_Try it_. Below is a listing. Write out exactly its lines between the one holding "cancer (squamous cell" and the one holding "cytoplasmic/membranous staining is", inclusive.

_Data records_.
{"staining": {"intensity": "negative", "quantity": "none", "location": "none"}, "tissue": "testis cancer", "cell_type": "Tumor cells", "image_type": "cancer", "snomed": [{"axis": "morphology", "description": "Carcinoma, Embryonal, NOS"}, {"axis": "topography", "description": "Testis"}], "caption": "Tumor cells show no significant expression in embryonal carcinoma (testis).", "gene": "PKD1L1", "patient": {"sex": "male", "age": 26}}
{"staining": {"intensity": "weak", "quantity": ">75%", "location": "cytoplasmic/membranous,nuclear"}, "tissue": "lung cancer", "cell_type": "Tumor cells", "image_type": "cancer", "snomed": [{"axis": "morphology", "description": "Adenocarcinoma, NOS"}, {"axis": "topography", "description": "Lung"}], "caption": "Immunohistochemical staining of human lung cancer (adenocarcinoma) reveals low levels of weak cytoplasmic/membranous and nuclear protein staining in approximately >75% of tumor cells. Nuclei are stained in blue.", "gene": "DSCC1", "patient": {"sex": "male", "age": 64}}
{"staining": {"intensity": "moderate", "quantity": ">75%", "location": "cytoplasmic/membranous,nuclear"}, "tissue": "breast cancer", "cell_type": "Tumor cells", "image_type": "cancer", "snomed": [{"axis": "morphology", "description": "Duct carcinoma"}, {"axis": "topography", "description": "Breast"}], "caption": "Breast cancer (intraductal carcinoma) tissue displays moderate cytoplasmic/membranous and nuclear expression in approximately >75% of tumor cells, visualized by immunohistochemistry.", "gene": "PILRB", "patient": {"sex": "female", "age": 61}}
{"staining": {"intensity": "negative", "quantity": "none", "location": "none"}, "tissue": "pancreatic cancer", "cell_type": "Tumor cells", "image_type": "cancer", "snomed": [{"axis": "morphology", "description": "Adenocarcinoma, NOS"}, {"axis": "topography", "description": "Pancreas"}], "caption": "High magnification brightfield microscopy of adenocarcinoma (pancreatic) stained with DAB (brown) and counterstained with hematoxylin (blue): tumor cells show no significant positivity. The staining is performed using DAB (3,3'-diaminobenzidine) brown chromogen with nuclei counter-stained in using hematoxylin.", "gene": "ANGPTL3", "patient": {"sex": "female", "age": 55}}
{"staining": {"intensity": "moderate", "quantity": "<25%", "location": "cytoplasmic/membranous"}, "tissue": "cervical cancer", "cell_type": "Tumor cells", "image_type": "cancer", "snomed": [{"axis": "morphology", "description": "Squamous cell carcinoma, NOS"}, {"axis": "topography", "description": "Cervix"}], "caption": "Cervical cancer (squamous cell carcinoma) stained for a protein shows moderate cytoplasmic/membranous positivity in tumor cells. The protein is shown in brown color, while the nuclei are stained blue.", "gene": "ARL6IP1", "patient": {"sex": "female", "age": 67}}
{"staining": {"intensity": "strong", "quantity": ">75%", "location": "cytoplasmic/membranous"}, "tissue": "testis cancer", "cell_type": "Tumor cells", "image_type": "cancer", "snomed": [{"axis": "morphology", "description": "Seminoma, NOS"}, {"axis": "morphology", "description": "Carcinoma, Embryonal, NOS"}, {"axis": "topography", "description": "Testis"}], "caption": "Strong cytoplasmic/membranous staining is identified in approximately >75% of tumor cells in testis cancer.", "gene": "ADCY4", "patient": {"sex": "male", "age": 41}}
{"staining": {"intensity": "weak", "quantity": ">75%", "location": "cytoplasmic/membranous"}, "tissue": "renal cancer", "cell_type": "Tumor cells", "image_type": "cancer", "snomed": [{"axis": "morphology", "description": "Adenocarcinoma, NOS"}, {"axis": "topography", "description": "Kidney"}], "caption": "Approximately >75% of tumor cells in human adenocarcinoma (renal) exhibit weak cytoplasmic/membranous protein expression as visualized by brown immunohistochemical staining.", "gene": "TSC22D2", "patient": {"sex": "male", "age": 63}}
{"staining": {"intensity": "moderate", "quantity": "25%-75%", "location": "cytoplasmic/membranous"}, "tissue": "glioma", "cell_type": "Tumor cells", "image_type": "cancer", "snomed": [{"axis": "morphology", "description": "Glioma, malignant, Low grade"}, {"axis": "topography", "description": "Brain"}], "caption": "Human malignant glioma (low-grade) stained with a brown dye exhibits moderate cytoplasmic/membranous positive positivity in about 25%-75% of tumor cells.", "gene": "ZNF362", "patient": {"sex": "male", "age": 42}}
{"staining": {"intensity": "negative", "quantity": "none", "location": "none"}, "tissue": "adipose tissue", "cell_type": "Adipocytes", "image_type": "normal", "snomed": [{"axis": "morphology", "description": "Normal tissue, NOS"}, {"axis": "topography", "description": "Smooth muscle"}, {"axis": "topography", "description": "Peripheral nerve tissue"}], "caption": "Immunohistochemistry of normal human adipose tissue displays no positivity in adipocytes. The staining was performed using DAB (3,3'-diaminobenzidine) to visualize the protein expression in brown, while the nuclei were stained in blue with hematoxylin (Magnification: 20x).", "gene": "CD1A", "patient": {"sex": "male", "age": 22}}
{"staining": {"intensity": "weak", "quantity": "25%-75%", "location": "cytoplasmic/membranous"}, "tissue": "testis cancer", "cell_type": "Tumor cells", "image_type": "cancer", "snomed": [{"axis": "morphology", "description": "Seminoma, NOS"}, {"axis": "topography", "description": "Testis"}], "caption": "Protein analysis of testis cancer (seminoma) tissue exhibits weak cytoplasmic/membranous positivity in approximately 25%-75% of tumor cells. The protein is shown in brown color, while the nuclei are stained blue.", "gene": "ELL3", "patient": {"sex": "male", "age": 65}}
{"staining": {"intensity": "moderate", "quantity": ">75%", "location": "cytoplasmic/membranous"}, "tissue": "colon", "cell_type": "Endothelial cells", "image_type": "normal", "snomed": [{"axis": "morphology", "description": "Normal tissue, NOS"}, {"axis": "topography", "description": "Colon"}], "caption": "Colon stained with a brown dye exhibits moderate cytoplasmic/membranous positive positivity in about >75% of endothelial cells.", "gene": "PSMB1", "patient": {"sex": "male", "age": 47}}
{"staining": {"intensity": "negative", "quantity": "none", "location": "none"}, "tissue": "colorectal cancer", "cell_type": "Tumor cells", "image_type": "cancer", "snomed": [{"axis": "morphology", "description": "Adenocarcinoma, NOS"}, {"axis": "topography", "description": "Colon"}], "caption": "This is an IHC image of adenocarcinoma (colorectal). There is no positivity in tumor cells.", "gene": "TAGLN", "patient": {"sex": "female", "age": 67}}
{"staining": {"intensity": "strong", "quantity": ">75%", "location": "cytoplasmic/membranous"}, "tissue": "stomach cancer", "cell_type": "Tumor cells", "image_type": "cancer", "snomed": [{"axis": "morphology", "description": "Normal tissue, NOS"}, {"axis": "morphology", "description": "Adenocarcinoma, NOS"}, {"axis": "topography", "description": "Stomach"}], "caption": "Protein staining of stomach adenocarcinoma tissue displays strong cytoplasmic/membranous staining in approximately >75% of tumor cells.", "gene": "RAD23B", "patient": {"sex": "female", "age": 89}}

_Exercise answer_.
{"staining": {"intensity": "moderate", "quantity": "<25%", "location": "cytoplasmic/membranous"}, "tissue": "cervical cancer", "cell_type": "Tumor cells", "image_type": "cancer", "snomed": [{"axis": "morphology", "description": "Squamous cell carcinoma, NOS"}, {"axis": "topography", "description": "Cervix"}], "caption": "Cervical cancer (squamous cell carcinoma) stained for a protein shows moderate cytoplasmic/membranous positivity in tumor cells. The protein is shown in brown color, while the nuclei are stained blue.", "gene": "ARL6IP1", "patient": {"sex": "female", "age": 67}}
{"staining": {"intensity": "strong", "quantity": ">75%", "location": "cytoplasmic/membranous"}, "tissue": "testis cancer", "cell_type": "Tumor cells", "image_type": "cancer", "snomed": [{"axis": "morphology", "description": "Seminoma, NOS"}, {"axis": "morphology", "description": "Carcinoma, Embryonal, NOS"}, {"axis": "topography", "description": "Testis"}], "caption": "Strong cytoplasmic/membranous staining is identified in approximately >75% of tumor cells in testis cancer.", "gene": "ADCY4", "patient": {"sex": "male", "age": 41}}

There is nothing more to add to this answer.